- [SUPPLIED INFORMATION]:
/---

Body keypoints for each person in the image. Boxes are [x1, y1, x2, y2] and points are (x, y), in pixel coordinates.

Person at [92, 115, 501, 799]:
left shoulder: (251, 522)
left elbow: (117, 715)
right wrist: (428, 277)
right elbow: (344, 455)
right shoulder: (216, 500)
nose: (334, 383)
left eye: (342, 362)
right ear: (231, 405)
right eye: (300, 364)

\---
/---

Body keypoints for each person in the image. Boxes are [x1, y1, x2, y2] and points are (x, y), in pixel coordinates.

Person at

\---

- [ACTIVITY]:
Once you find the line with "right elbow: (344, 455)" in the entries above, output it and each line after it up to and including the line with "right eye: (300, 364)", and nothing else.

- [EXERCISE SOLUTION]:
right elbow: (344, 455)
right shoulder: (216, 500)
nose: (334, 383)
left eye: (342, 362)
right ear: (231, 405)
right eye: (300, 364)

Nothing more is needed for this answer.